I trailed Chinzo to a stall behind a ­rusted fuel truck, where the mass thinned out. He traded whispers with a man counting a stack of tugriks, the local currency. Pewter camel miniatures were marshaled on the stall’s table, mixed with Soviet military medals and metal swastikas. A sharp wind picked up and sliced through the stalls. The vendor looked Chinzo in the eye, explaining that the criminal case in New York had changed everything. A man was on trial and facing 17 years in prison for smuggling dinosaur bones from Mongolia. Now here we were, hunting for bones ourselves. But the fossil dealers were spooked. The black market had gone further underground. If we were serious about buying dinosaur fossils, the man said, we should go to the Gobi Desert, along the Chinese border. That was where the action was.

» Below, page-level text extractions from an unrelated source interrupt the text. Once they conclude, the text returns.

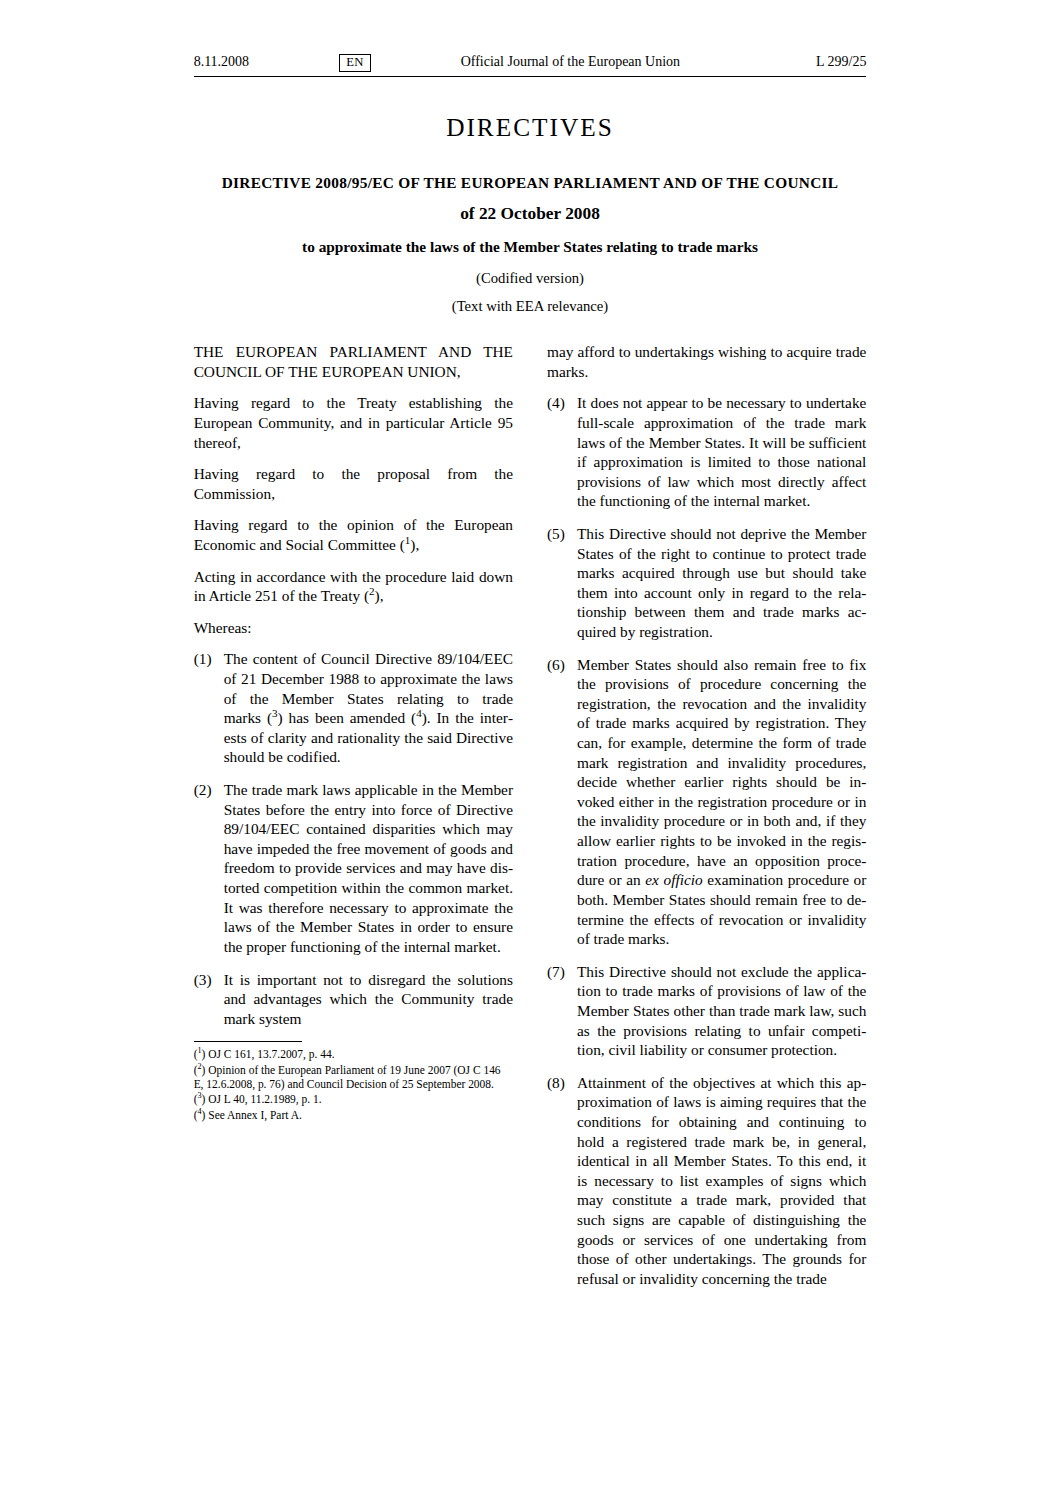8.11.2008
EN
Official Journal of the European Union
L 299/25
DIRECTIVES
DIRECTIVE 2008/95/EC OF THE EUROPEAN PARLIAMENT AND OF THE COUNCIL
of 22 October 2008
to approximate the laws of the Member States relating to trade marks
(Codified version)
(Text with EEA relevance)
THE EUROPEAN PARLIAMENT AND THE COUNCIL OF THE EUROPEAN UNION,
Having regard to the Treaty establishing the European Community, and in particular Article 95 thereof,
Having regard to the proposal from the Commission,
Having regard to the opinion of the European Economic and Social Committee (1),
Acting in accordance with the procedure laid down in Article 251 of the Treaty (2),
Whereas:
(1)
The content of Council Directive 89/104/EEC of 21 December 1988 to approximate the laws of the Member States relating to trade marks (3) has been amended (4). In the interests of clarity and rationality the said Directive should be codified.
(2)
The trade mark laws applicable in the Member States before the entry into force of Directive 89/104/EEC contained disparities which may have impeded the free movement of goods and freedom to provide services and may have distorted competition within the common market. It was therefore necessary to approximate the laws of the Member States in order to ensure the proper functioning of the internal market.
(3)
It is important not to disregard the solutions and advantages which the Community trade mark system
(1) OJ C 161, 13.7.2007, p. 44.
(2) Opinion of the European Parliament of 19 June 2007 (OJ C 146 E, 12.6.2008, p. 76) and Council Decision of 25 September 2008.
(3) OJ L 40, 11.2.1989, p. 1.
(4) See Annex I, Part A.
may afford to undertakings wishing to acquire trade marks.
(4)
It does not appear to be necessary to undertake full-scale approximation of the trade mark laws of the Member States. It will be sufficient if approximation is limited to those national provisions of law which most directly affect the functioning of the internal market.
(5)
This Directive should not deprive the Member States of the right to continue to protect trade marks acquired through use but should take them into account only in regard to the relationship between them and trade marks acquired by registration.
(6)
Member States should also remain free to fix the provisions of procedure concerning the registration, the revocation and the invalidity of trade marks acquired by registration. They can, for example, determine the form of trade mark registration and invalidity procedures, decide whether earlier rights should be invoked either in the registration procedure or in the invalidity procedure or in both and, if they allow earlier rights to be invoked in the registration procedure, have an opposition procedure or an ex officio examination procedure or both. Member States should remain free to determine the effects of revocation or invalidity of trade marks.
(7)
This Directive should not exclude the application to trade marks of provisions of law of the Member States other than trade mark law, such as the provisions relating to unfair competition, civil liability or consumer protection.
(8)
Attainment of the objectives at which this approximation of laws is aiming requires that the conditions for obtaining and continuing to hold a registered trade mark be, in general, identical in all Member States. To this end, it is necessary to list examples of signs which may constitute a trade mark, provided that such signs are capable of distinguishing the goods or services of one undertaking from those of other undertakings. The grounds for refusal or invalidity concerning the trade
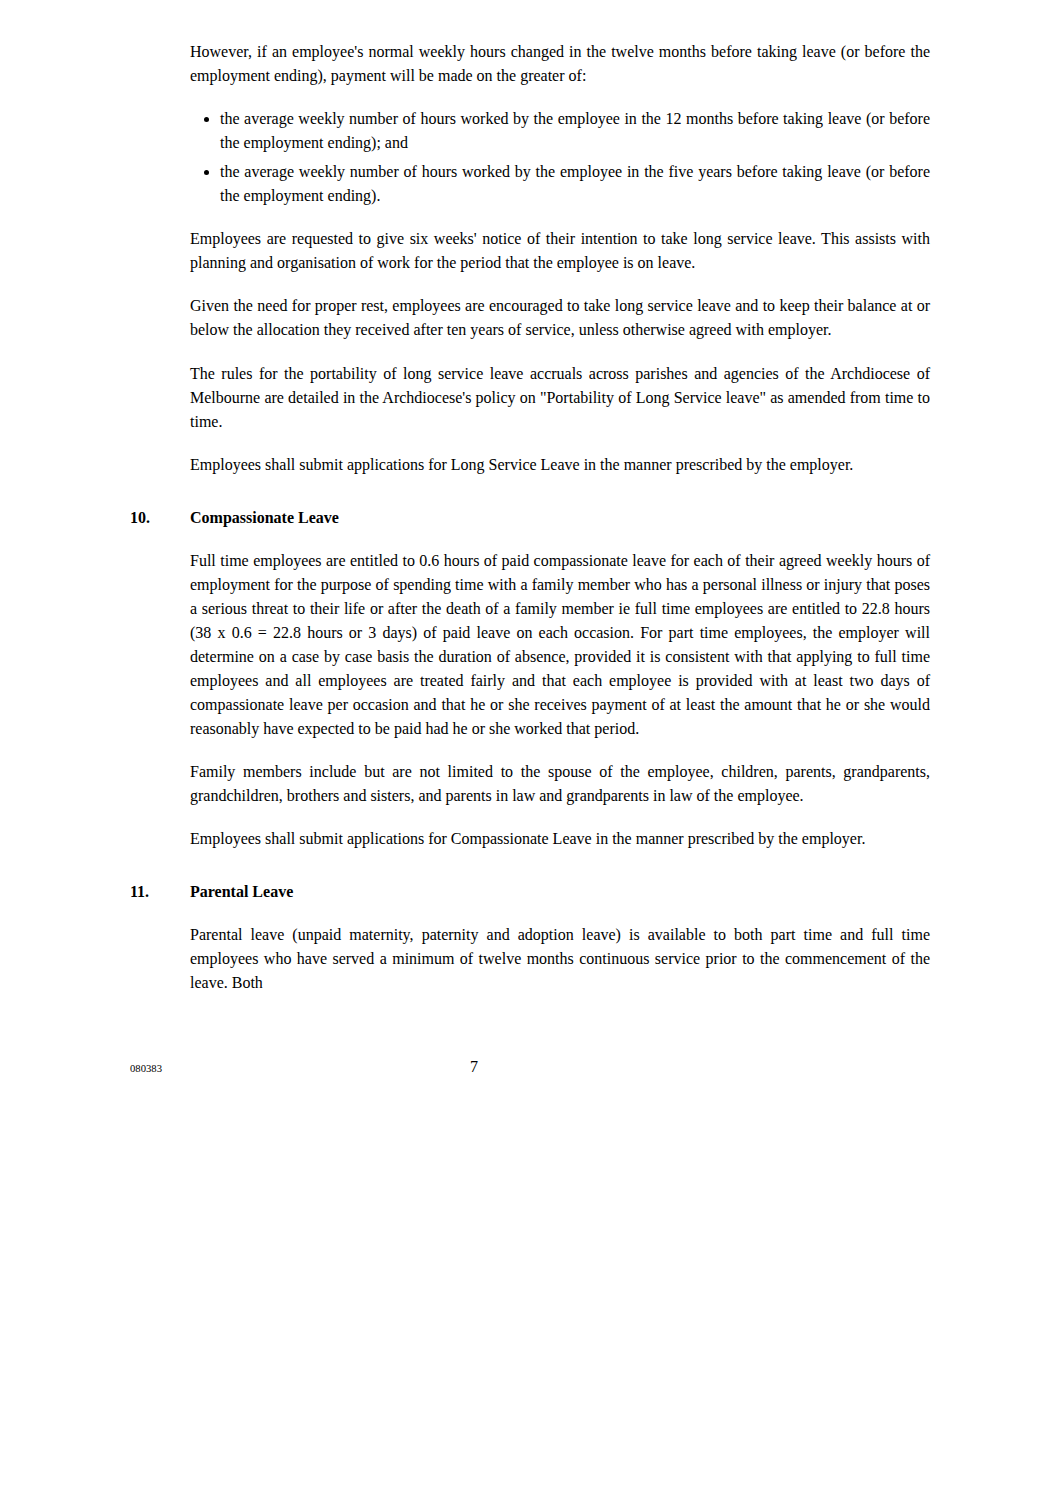However, if an employee's normal weekly hours changed in the twelve months before taking leave (or before the employment ending), payment will be made on the greater of:
the average weekly number of hours worked by the employee in the 12 months before taking leave (or before the employment ending); and
the average weekly number of hours worked by the employee in the five years before taking leave (or before the employment ending).
Employees are requested to give six weeks' notice of their intention to take long service leave. This assists with planning and organisation of work for the period that the employee is on leave.
Given the need for proper rest, employees are encouraged to take long service leave and to keep their balance at or below the allocation they received after ten years of service, unless otherwise agreed with employer.
The rules for the portability of long service leave accruals across parishes and agencies of the Archdiocese of Melbourne are detailed in the Archdiocese's policy on "Portability of Long Service leave" as amended from time to time.
Employees shall submit applications for Long Service Leave in the manner prescribed by the employer.
10. Compassionate Leave
Full time employees are entitled to 0.6 hours of paid compassionate leave for each of their agreed weekly hours of employment for the purpose of spending time with a family member who has a personal illness or injury that poses a serious threat to their life or after the death of a family member ie full time employees are entitled to 22.8 hours (38 x 0.6 = 22.8 hours or 3 days) of paid leave on each occasion. For part time employees, the employer will determine on a case by case basis the duration of absence, provided it is consistent with that applying to full time employees and all employees are treated fairly and that each employee is provided with at least two days of compassionate leave per occasion and that he or she receives payment of at least the amount that he or she would reasonably have expected to be paid had he or she worked that period.
Family members include but are not limited to the spouse of the employee, children, parents, grandparents, grandchildren, brothers and sisters, and parents in law and grandparents in law of the employee.
Employees shall submit applications for Compassionate Leave in the manner prescribed by the employer.
11. Parental Leave
Parental leave (unpaid maternity, paternity and adoption leave) is available to both part time and full time employees who have served a minimum of twelve months continuous service prior to the commencement of the leave. Both
080383 7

The man gave Chinzo a phone number, saying we could give it a try in the meantime. Chinzo dialed. “I have a skull,” the man on the line told him. “I can’t show you right now. Let’s meet tomorrow. I’m in the middle of a poker game.” There was something to buy.

I had come to Mongolia for the same reason most outsiders do: adventure. The world’s largest virgin coal deposit and the biggest untapped copper and gold mines are found here, in the Gobi Desert. But I was no miner. What interested me was the Gobi’s other natural resource—one of the richest dinosaur fossil beds in the world. It is illegal to export these bones, but some who have done so have sold them for six, even seven figures. I posed as a buyer, telling people I planned to smuggle the fossils by rail over the northern border, where my Russian clients waited.

Since the fall of Genghis Khan’s empire in the 14th century, Mongolia has assumed the role of cautious survivor. The country is fastened between two immovable powers—Russia and China—with no access to the sea. In the 20th century the Soviets acted as Mongolia’s patron against Chinese intervention. When the Soviet Union disintegrated, the Russians fled Ulaanbaatar, fomenting chaos. Mongolia free-fell into poverty. Only now, as the country prepares for a boom in natural resources, is Mongolia ready to join the economies of the world.

For decades, however, the nomadic herders living in the Gobi Desert have known of the treasure buried in their midst, embodying the hope of a better life. A single discovery of the right sort of dinosaur bones can turn a man’s fortunes forever.

The presence of this prehistoric material came to light in the 1920s, thanks to an American scientist named Roy Chapman Andrews. Some claim Andrews was the inspiration for Indiana Jones. A dashing adventurer and an early director of the American Museum of Natural History, Andrews was instrumental in the development of paleontology. When he first ventured to Mongolia, Central Asia was ­nearly as difficult to reach as the North Pole. In 1922 he came upon a large U-shaped cliff formation in the Gobi Desert. This area would become one of paleontology’s most significant sites.

“Everyone was enthusiastic over the beauty of the great flat-topped mesa on the border of the badlands basin,” Andrews later wrote. “The spot was almost paved with bones and all represented animals which were unknown to any of us.… The great basin with its beautiful sculptured ramparts would prove the most important locality in the world from a paleontological standpoint. We named the spot the Flaming Cliffs.”

During five expeditions to the Gobi Desert, Andrews and his team discovered several new species of dinosaur, including protoceratops, oviraptor and velociraptor. At the Flaming Cliffs he became the first to discover a dinosaur egg.

Communism enveloped Mongolia in 1924, shutting off the Gobi to outsiders. It wasn’t until the early 1990s, after the country shifted to democracy, that Western paleontologists returned. Drawn by the Gobi’s rich bed of dinosaur fossils, these scientists hired locals as drivers, porters, diggers and spotters.

While the scientists encountered one fossil and then another, their Mongolian helpers watched, learning several valuable lessons: how to locate and recognize dinosaur fossils, how to extract them from the ground and, most important, how to craft friendships with foreigners. Outsiders with deep pockets, not scientists but poachers, were hanging around the edges. The international trade in Mongolian fossils, a black market, became one of paleontology’s open secrets.

I had come thousands of miles to explore this black market myself.